Information shown section start

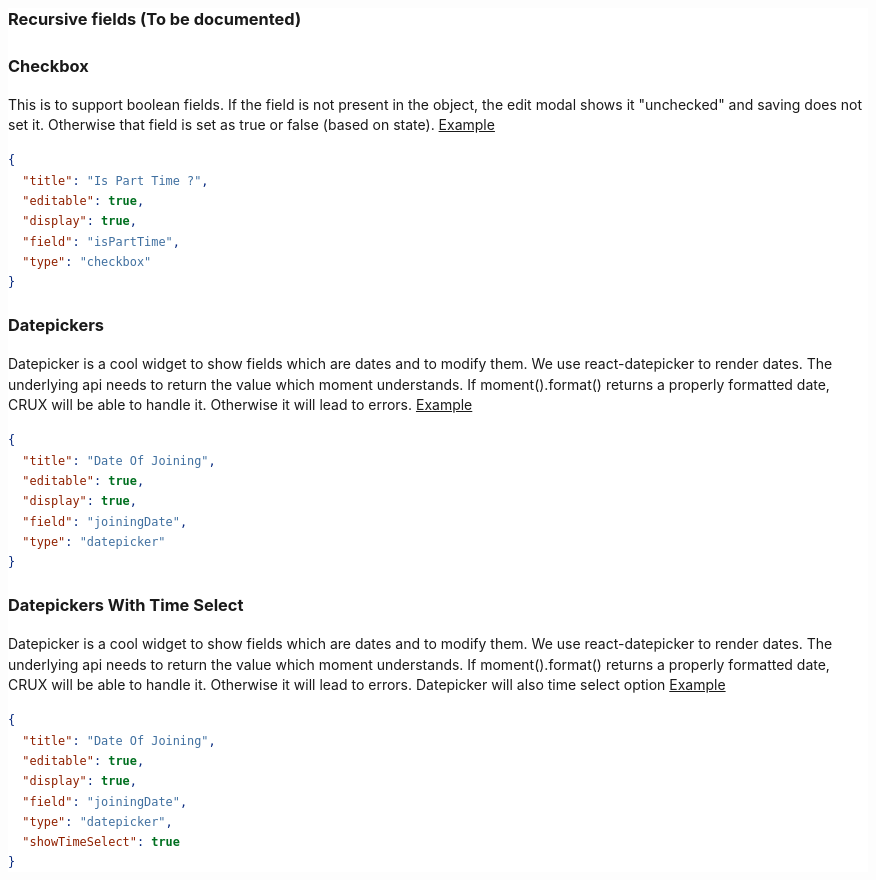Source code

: ### Recursive fields (To be documented)

### Checkbox

This is to support boolean fields. If the field is not present in the object, the edit modal shows it "unchecked" and saving does not set it. Otherwise that field is set as true or false (based on state). [Example](https://curefit.github.io/react-crux-examples/#/checkbox)

```json
{
  "title": "Is Part Time ?",
  "editable": true,
  "display": true,
  "field": "isPartTime",
  "type": "checkbox"
}
```

### Datepickers

Datepicker is a cool widget to show fields which are dates and to modify them. We use react-datepicker to render dates. The underlying api needs to return the value which moment understands. If moment(<value>).format() returns a properly formatted date, CRUX will be able to handle it. Otherwise it will lead to errors.
[Example](https://curefit.github.io/react-crux-examples/#/datepicker)

```json
{
  "title": "Date Of Joining",
  "editable": true,
  "display": true,
  "field": "joiningDate",
  "type": "datepicker"
}
```

### Datepickers With Time Select

Datepicker is a cool widget to show fields which are dates and to modify them. We use react-datepicker to render dates. The underlying api needs to return the value which moment understands. If moment(<value>).format() returns a properly formatted date, CRUX will be able to handle it. Otherwise it will lead to errors. Datepicker will also time select option
[Example](https://curefit.github.io/react-crux-examples/#/datepicker)

```json
{
  "title": "Date Of Joining",
  "editable": true,
  "display": true,
  "field": "joiningDate",
  "type": "datepicker",
  "showTimeSelect": true
}
```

Information shown section end

Brief>
Say, as a single number, how many lines of the records hold the word "which".

Solved problem>
2